(SHORT EXERCISE): How many lines in the data below contain the string "dist"? Case counts. Reply with the number only.

(GIVEN DATA):
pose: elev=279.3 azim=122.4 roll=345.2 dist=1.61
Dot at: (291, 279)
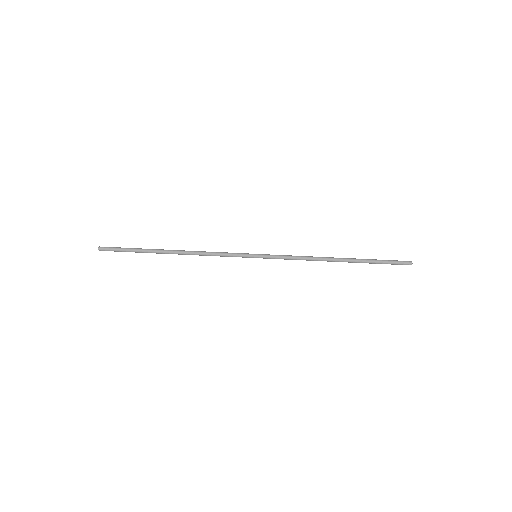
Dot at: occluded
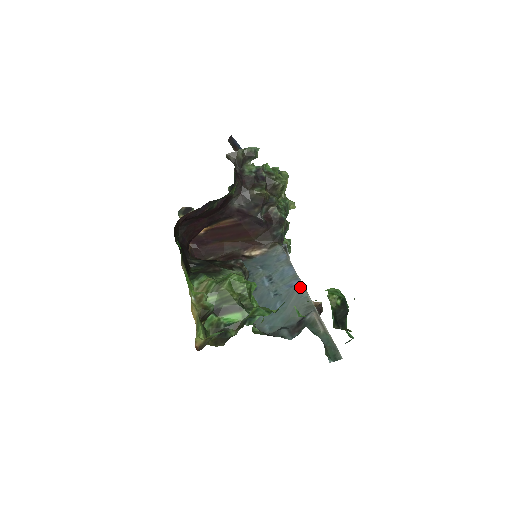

...

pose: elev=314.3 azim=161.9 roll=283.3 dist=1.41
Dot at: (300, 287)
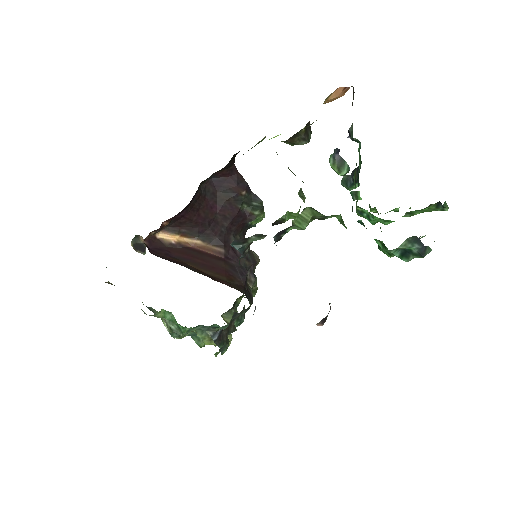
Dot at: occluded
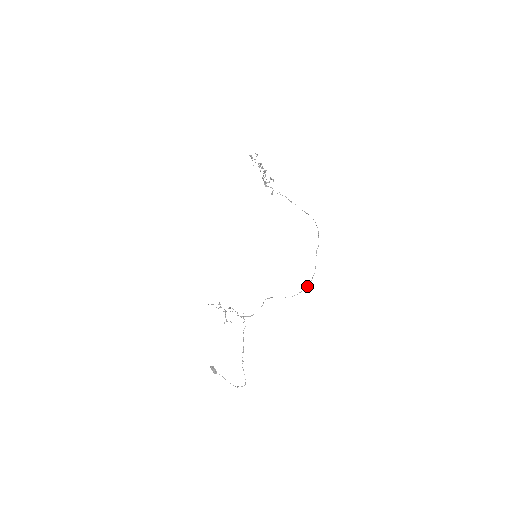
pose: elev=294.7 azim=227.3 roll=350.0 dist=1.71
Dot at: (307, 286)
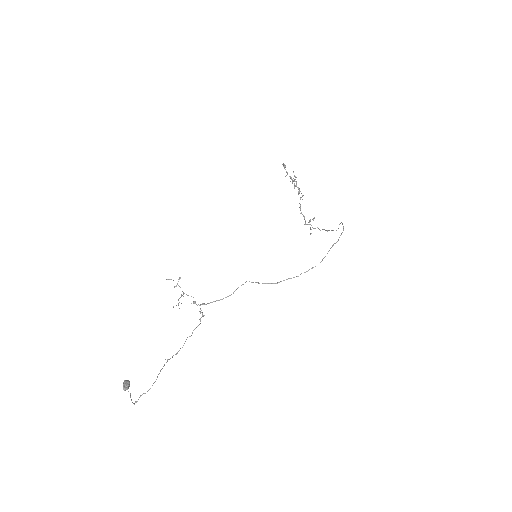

(TASK RESULT): 3